Nashran soupira, comprenant qu’Ogma refusait de voir la réalité en face et qu’il continuerait à le refuser.

- Tu ne verras que moi. Il n’y aura que moi pour t’offrir à manger, pour t’offrir une distraction ou quoique ce soit de plaisant. Tu finiras par m’aimer pour ce que je t’offre. Tu finiras par le voir.
- Je ne suis pas aveugle…
- Ah ? murmura Ogma, incertain.
- Je vois les chaînes à mes poignets même si tu fais croire qu’elles n’y sont pas. Je vois le ruban autour de mon cou, tu ne m’offres rien. Je suis le cadeau que tu t’es fait égoïstement. Je vois la laideur en toi. Et puis je vois cette porte et ne t’y trompes pas. Elle finira par s’ouvrir pour moi. D’une manière ou d’une autre !

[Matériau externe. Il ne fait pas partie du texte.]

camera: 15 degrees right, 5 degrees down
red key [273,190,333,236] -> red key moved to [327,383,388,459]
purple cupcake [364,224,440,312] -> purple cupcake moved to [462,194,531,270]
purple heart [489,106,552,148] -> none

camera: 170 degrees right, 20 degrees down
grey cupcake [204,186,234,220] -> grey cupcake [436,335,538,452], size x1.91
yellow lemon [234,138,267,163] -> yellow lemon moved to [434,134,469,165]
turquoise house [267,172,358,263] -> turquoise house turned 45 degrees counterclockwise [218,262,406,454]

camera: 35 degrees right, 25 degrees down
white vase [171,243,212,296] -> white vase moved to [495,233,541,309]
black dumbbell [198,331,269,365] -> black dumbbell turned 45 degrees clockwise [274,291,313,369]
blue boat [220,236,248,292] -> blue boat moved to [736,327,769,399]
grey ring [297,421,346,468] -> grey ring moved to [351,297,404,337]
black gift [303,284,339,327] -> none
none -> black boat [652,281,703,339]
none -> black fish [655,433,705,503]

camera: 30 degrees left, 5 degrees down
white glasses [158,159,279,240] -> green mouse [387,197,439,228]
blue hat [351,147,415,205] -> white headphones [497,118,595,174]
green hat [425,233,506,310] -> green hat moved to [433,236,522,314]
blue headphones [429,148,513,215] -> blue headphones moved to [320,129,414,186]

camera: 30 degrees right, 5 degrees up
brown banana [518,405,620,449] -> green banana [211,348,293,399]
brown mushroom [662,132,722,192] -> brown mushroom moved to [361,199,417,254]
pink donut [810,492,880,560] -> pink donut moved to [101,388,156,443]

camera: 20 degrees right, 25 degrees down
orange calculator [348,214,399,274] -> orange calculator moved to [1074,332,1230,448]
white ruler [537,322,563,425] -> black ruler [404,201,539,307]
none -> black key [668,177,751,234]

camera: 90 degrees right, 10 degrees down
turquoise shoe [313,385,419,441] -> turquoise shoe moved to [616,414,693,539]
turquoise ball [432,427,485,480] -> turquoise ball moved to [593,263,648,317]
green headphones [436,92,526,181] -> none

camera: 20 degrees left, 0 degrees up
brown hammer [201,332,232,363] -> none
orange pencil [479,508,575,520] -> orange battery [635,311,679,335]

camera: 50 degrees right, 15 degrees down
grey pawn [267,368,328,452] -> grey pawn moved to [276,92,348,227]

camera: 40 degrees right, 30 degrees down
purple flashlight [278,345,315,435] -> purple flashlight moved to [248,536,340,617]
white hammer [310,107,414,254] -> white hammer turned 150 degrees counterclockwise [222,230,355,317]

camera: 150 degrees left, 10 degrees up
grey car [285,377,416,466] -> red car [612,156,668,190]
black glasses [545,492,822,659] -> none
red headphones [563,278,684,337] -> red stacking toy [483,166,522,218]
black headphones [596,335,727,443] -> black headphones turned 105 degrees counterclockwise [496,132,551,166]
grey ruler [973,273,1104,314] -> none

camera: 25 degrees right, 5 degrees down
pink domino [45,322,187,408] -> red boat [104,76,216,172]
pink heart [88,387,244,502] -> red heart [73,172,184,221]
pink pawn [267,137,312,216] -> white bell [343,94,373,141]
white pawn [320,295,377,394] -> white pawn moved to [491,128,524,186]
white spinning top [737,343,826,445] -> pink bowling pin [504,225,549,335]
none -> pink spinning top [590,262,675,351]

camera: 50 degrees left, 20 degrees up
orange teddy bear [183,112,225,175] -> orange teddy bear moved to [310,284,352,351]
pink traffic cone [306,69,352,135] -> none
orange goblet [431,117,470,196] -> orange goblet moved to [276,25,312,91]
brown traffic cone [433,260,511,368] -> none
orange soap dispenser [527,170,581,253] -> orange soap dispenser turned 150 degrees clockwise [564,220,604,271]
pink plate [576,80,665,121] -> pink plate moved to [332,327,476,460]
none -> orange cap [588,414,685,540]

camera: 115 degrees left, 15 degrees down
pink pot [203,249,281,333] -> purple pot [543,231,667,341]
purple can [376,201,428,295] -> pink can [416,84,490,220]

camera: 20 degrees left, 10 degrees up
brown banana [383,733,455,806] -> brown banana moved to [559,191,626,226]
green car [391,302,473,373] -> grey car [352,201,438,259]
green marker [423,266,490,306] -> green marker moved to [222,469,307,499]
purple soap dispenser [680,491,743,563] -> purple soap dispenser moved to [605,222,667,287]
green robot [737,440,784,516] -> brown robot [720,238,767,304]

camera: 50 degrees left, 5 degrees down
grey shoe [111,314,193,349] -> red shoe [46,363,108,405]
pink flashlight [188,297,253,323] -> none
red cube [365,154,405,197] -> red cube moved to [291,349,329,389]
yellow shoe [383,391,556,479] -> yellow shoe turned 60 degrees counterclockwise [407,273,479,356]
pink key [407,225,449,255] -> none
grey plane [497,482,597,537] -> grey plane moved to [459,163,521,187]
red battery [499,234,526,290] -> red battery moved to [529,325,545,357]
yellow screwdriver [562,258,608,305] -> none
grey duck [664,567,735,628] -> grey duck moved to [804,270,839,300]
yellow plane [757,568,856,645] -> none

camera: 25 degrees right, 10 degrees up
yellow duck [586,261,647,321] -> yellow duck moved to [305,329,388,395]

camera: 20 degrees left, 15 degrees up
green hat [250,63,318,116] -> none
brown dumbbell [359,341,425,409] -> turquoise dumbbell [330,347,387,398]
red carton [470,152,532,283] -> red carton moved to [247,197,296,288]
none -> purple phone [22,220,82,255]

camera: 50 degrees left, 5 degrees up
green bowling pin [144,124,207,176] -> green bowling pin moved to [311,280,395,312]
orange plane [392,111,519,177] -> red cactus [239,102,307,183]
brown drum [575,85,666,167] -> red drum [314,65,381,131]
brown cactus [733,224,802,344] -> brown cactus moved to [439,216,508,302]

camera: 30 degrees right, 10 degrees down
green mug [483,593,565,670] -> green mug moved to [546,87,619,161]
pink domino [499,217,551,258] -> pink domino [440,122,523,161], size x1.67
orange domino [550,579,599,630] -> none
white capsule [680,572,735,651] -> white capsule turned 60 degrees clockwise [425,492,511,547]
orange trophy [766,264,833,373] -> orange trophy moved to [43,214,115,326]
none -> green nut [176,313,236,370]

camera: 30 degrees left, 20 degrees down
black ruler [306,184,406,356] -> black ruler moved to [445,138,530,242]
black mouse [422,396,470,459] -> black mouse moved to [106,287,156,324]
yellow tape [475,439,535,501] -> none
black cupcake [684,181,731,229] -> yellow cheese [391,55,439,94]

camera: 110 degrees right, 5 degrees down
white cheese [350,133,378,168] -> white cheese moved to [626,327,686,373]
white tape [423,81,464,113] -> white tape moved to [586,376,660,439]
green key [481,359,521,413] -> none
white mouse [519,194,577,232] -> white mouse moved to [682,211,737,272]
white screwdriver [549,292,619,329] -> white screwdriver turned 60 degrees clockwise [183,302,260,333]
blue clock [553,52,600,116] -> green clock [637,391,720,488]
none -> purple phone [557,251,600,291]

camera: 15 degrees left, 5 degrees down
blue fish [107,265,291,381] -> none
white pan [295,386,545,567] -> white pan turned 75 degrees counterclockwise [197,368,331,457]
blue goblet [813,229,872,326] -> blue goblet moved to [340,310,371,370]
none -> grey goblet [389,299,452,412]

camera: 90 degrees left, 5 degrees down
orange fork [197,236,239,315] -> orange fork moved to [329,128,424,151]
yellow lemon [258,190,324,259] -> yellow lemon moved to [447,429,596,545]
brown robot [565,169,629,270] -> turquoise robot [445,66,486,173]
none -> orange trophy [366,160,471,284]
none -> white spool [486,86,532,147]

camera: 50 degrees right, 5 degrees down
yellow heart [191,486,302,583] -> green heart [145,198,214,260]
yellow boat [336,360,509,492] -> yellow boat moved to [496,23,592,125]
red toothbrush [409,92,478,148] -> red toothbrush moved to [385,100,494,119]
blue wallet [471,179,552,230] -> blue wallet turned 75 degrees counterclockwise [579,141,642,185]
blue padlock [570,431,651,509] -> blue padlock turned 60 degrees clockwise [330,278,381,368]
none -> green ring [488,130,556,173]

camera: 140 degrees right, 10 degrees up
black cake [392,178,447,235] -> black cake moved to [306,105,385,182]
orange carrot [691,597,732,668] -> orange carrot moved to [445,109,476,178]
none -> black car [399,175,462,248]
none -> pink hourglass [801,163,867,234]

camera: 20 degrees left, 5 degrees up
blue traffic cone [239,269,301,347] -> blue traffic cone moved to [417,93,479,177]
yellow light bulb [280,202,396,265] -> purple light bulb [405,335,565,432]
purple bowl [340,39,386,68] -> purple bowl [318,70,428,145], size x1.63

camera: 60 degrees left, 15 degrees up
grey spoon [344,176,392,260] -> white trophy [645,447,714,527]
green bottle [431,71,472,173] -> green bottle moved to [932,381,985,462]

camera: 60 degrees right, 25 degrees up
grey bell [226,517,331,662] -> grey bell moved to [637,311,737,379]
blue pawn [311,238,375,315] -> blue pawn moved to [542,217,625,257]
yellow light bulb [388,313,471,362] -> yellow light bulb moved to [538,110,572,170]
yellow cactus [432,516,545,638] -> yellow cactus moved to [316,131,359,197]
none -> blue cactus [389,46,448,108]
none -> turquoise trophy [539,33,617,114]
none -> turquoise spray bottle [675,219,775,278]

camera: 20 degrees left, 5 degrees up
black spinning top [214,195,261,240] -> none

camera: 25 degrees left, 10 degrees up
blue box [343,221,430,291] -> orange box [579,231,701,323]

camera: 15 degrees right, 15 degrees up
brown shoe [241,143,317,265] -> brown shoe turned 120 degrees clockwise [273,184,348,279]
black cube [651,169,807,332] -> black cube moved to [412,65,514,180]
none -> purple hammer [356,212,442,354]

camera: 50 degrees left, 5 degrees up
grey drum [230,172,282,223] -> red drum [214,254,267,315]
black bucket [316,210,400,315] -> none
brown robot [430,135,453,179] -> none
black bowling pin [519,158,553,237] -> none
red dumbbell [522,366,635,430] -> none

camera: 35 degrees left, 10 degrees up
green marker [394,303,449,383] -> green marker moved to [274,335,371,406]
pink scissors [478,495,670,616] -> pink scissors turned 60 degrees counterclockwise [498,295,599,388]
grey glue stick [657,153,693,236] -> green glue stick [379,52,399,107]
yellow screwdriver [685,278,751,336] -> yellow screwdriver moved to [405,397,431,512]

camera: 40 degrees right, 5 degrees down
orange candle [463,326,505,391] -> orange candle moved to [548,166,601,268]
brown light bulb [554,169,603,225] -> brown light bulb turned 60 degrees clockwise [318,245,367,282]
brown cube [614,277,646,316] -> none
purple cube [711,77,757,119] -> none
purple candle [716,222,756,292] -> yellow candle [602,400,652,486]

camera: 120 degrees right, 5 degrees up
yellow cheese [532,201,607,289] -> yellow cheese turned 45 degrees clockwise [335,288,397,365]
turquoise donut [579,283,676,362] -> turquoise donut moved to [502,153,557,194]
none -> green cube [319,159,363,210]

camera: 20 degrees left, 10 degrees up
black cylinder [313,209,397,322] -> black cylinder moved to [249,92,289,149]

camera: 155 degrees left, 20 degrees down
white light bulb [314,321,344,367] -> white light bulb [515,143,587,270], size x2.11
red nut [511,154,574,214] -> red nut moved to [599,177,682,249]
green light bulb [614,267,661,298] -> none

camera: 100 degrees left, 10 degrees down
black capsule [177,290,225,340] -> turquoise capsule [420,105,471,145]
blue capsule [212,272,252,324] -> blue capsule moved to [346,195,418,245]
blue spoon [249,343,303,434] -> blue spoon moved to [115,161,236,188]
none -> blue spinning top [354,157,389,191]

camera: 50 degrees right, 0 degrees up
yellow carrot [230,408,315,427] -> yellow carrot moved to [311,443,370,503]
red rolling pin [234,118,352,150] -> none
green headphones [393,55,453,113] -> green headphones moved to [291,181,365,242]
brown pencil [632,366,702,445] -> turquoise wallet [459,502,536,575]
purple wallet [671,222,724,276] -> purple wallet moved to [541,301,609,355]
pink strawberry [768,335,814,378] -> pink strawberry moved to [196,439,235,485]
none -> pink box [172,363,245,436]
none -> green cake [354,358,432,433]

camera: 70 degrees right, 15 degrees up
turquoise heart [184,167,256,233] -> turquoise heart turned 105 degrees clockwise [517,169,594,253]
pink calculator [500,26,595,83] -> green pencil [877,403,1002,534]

A la fin de sa tirade, Nashran criait sa furie. Ogma fit « non » du visage tout en s’éloignant tranquillement et en murmurant pour lui-même plus qu’autre chose « tu finiras par m’aimer ». Ce qui fit froid dans le dos du réceptacle, ce ne fut pas ce refus d’écouter ce qu’il avait à dire ou de prendre en considération ses mots. Non, ça, il s’y attendait. Ce qui le glaça ce fut d’être soudain certain qu’Ogma allait réussir. Il allait le pousser dans de tels retranchements qu’il finirait par aimer le voir arriver, aimer ses caresses, aimer sa tendresse et ses mots doux. Le reproducteur était prêt à l’amener au bout de ce processus, sans s’inquiéter qu’il ne s’auto-détruise dans l’histoire.

- Tu vas me tuer…
- Non, non, mon cœur. Je vais juste t’apprendre à m’aimer.

Et Nashran dans un sursaut de panique se jeta sur la porte avec tant de furie, en y abattant ses poings dont les jointures explosèrent sous les chocs avec tant de force, que le protocole se déclencha. Une légère alarme retentit dans l’appartement, l’une des plaques du plafond bougea et une arme en sortit. Le projectile, une cartouche contenant un puissant somnifère, fut injecté à Nashran sans qu’il ne voit rien venir. L’instant d’après, il tomba sur place comme une masse alors qu’une voix robotique s’élevait dans la pièce :

- Restez calme. Le réceptacle Nashran sera admis en zone de soin dans les plus brefs délais.

Ogma avança rapidement jusqu’à lui, délogeant la fléchette et se pinçant les lèvres sous la contrariété. Il ne s’était pas attendu à une telle crise de furie, non, se reprit-il. Nashran n’était pas furieux, il était terrorisé ce qui n’avait pas le moindre sens à ses yeux. Seulement, son réceptacle venait peut-être de trouver une échappatoire et il allait devoir manœuvrer astucieusement pour éviter qu’il ne réussisse à le fuir.